Éthiopie : Addis-Abeba rejette des accusations du Soudan et appelle au dialogue

 

Le gouvernement éthiopien a rejeté les accusations formulées par les autorités soudanaises, à l’issue d’une conférence de presse conjointe impliquant les forces armées et des responsables diplomatiques du Soudan. Dans un communiqué publié ce mardi 5 mai 2026, le ministère éthiopien des Affaires étrangères dénonce des allégations « sans fondement ».

Éthiopie affirme maintenir une relation historique et fraternelle avec Soudan, malgré les tensions actuelles. Addis-Abeba explique avoir fait preuve de retenue jusqu’ici, en évitant de rendre publiques certaines violations qu’elle attribue à des acteurs impliqués dans la guerre civile soudanaise.

Les autorités éthiopiennes accusent notamment certains belligérants d’avoir recours à des combattants liés au Front populaire de libération du Tigré. Elles évoquent aussi un soutien présumé des forces armées soudanaises à ces éléments, sous forme d’armes et de financements, facilitant des incursions le long de la frontière occidentale de l’Éthiopie.

Selon Addis-Abeba, le territoire soudanais servirait de base à plusieurs groupes hostiles à l’Éthiopie. Le communiqué évoque également l’influence de puissances extérieures qui chercheraient à instrumentaliser la situation pour des objectifs jugés contraires à la stabilité régionale.

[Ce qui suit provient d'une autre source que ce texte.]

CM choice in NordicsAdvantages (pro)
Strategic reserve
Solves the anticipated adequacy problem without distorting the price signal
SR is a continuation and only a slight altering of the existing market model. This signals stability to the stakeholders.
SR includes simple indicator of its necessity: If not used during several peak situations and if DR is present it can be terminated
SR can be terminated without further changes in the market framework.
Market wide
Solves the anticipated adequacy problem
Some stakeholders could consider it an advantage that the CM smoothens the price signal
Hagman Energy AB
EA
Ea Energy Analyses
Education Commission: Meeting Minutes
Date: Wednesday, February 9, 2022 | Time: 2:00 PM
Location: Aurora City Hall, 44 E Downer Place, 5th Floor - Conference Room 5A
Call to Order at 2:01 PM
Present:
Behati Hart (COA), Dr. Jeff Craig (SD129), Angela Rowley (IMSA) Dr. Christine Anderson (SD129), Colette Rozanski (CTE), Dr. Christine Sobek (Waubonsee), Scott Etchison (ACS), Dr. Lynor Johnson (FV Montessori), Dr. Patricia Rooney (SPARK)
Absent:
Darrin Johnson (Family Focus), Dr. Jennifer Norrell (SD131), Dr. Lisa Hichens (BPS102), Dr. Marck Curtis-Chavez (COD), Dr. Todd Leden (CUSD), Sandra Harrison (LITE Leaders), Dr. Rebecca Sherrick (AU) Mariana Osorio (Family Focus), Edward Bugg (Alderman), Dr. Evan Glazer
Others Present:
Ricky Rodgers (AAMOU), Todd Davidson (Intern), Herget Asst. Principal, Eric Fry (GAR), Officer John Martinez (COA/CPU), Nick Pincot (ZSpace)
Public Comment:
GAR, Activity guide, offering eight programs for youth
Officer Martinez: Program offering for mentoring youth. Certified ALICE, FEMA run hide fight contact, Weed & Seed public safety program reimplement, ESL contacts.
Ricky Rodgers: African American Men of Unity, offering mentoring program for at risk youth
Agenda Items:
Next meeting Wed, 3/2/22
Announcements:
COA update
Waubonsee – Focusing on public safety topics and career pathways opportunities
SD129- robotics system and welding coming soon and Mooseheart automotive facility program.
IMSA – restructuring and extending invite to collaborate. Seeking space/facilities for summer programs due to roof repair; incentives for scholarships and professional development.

Malgré ces accusations, le gouvernement éthiopien affirme sa solidarité avec le peuple soudanais et réitère son attachement aux liens d’amitié entre les deux nations. Il appelle à une solution politique à la crise en cours au Soudan, insistant sur l’absence d’issue militaire durable.

Éthiopie plaide pour une trêve humanitaire immédiate, suivie d’un cessez-le-feu et d’un processus de transition inclusif, piloté par des civils. L’objectif affiché reste l’instauration d’une paix durable et le retour à un pouvoir civil au Soudan.